HBO Max can’t come soon enough for AT&T.
The telecom giant Oct. 28 said it lost 1.16 million pay-TV subscribers in the third quarter (ended Sept. 30). It lost an additional 195,000 AT&T TV Now (formerly DirecTV Now) subs.
The losses compared with 346,000 pay-TV subs jettisoned and 49,000 DirecTV Now subs added in the previous-year period.
The company attributed the losses to customers rolling off promotional discounts, programmer disputes and competition, as well as lower gross adds due to the continued focus on adding higher-value subscribers.
In the past 12 months AT&T has lost more than 3.2 million pay-TV subs as subscribers migrate toward alternative video services, including over-the-top. It ended the period with 20.4 million combined DirecTV and U-verse subs compared to 23.3 million a year ago.
AT&T TV Now has lost 713,000 subs since launching Nov. 30, 2016, as a $34.99 monthly standalone online TV service. It ended the period with 1.14 million subs compared to 1.85 million last year.
Unlike other pay-TV distributors, AT&T is not supplanting linear TV subs with high-speed Internet. The company lost 83,000 broadband subs compared to a net addition of 31,000 subs last year.

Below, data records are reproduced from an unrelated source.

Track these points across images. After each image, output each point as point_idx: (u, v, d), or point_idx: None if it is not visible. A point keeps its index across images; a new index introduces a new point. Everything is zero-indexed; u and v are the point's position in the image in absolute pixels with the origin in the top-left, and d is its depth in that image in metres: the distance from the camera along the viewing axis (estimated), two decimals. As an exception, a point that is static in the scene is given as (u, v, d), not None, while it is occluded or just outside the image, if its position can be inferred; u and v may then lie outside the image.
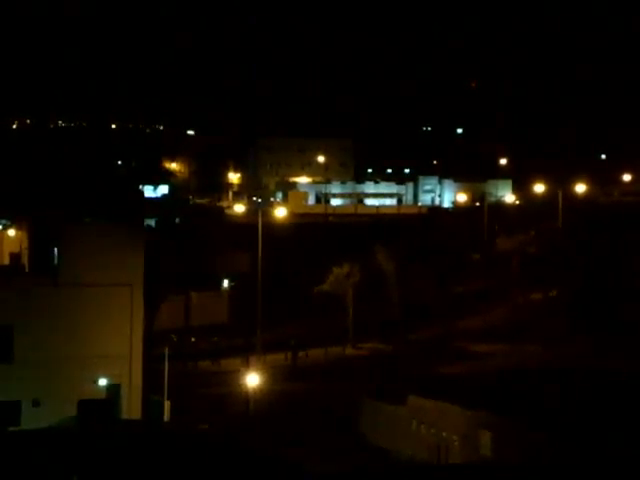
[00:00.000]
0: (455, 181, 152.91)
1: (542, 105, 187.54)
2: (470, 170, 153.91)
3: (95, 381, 50.57)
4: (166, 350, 54.30)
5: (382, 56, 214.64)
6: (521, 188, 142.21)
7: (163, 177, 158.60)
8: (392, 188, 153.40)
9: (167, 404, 53.03)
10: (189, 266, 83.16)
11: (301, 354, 77.64)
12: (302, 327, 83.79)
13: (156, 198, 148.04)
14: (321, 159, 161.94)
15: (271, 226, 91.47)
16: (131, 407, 51.15)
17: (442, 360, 72.57)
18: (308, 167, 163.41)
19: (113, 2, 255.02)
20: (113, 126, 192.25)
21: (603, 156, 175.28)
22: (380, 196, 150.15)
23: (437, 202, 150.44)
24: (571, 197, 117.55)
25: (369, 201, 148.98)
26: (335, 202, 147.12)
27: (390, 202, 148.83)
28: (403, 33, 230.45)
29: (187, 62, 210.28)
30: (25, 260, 55.07)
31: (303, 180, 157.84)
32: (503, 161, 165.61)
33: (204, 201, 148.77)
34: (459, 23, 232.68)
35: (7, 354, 49.71)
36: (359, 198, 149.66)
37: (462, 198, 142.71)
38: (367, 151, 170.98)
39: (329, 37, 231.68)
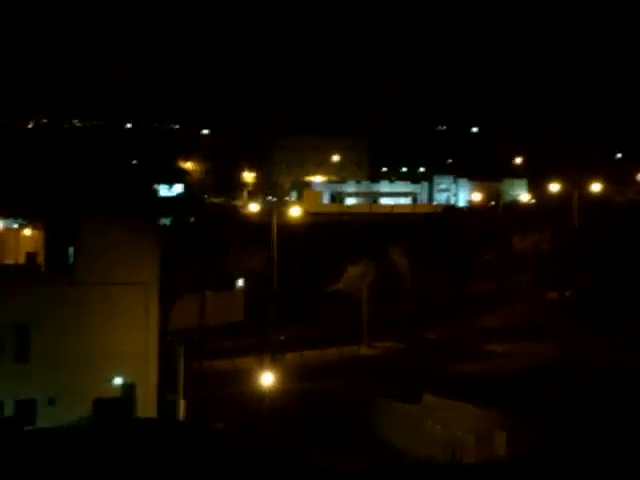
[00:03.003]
0: (470, 180, 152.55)
1: (557, 104, 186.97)
2: (485, 169, 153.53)
3: (110, 380, 50.70)
4: (181, 349, 54.40)
5: (397, 55, 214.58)
6: (536, 187, 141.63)
7: (178, 176, 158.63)
8: (407, 187, 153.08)
9: (182, 403, 53.13)
10: (204, 265, 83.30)
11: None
12: (317, 326, 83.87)
13: (171, 197, 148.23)
14: (336, 158, 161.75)
15: (286, 225, 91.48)
16: (146, 406, 51.25)
17: (457, 359, 72.52)
18: (323, 166, 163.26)
19: (128, 1, 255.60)
20: (128, 125, 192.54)
21: (619, 155, 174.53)
22: (395, 195, 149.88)
23: (452, 201, 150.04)
24: (586, 196, 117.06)
25: (384, 200, 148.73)
26: (350, 201, 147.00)
27: (405, 201, 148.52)
28: (418, 32, 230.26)
29: (202, 61, 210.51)
30: (41, 259, 55.23)
31: (318, 179, 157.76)
32: (518, 160, 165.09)
33: (219, 200, 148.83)
34: (474, 22, 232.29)
35: (23, 353, 49.87)
36: (374, 197, 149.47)
37: (477, 197, 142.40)
38: (382, 150, 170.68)
39: (344, 36, 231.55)
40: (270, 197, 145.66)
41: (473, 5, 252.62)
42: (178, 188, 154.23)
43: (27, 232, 62.99)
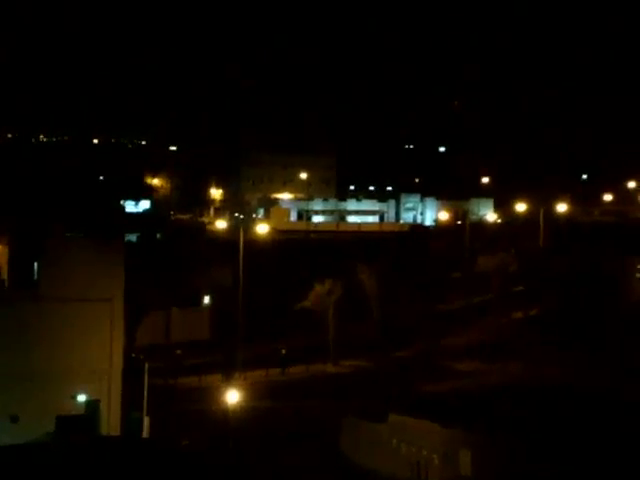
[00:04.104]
0: (437, 199, 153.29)
1: (524, 125, 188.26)
2: (452, 188, 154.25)
3: (74, 397, 50.20)
4: (146, 366, 54.01)
5: (365, 74, 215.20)
6: (503, 207, 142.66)
7: (145, 192, 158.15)
8: (374, 205, 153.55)
9: (147, 420, 52.70)
10: (170, 282, 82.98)
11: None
12: (283, 344, 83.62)
13: (138, 213, 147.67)
14: (303, 176, 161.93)
15: (253, 242, 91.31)
16: (110, 423, 50.79)
17: (423, 378, 72.50)
18: (290, 183, 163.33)
19: (97, 17, 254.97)
20: (95, 141, 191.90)
21: (584, 176, 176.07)
22: (362, 213, 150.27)
23: (419, 220, 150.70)
24: (552, 216, 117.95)
25: (351, 218, 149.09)
26: (317, 219, 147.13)
27: (372, 219, 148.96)
28: (386, 51, 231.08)
29: (170, 77, 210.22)
30: (5, 274, 54.72)
31: (285, 196, 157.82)
32: (485, 180, 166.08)
33: (186, 217, 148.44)
34: (442, 43, 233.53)
35: (-15, 369, 49.28)
36: (341, 215, 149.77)
37: (444, 216, 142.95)
38: (349, 168, 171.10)
39: (313, 55, 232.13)
40: (237, 214, 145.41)
41: (440, 25, 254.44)
42: (145, 204, 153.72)
43: (-9, 247, 62.45)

It lost 36,000 DSL subs, an improvement from a loss of 45,000 subs in the previous-year period.
AT&T did add 318,000 high-speed fiber subscribers.
AT&T ended the period with 14.3 million broadband subs, down from 14.4 million a year ago.
“The strategic investments we’ve made over the last several years have given us the essential elements to meet growing demand for content and connectivity,” Randall Stephenson, AT&T chairman and CEO, said in a statement.
Stephenson remain upbeat on the company’s future saying the three-year plan delivers both “substantial and consistent” financial improvements over the next three years.
“We grow revenues, [pre-tax earnings] every single year, and free cash flow is stable next year, but then grows in both of the next two years, as well,” he said. “And all of this is inclusive of our investment in HBO Max.”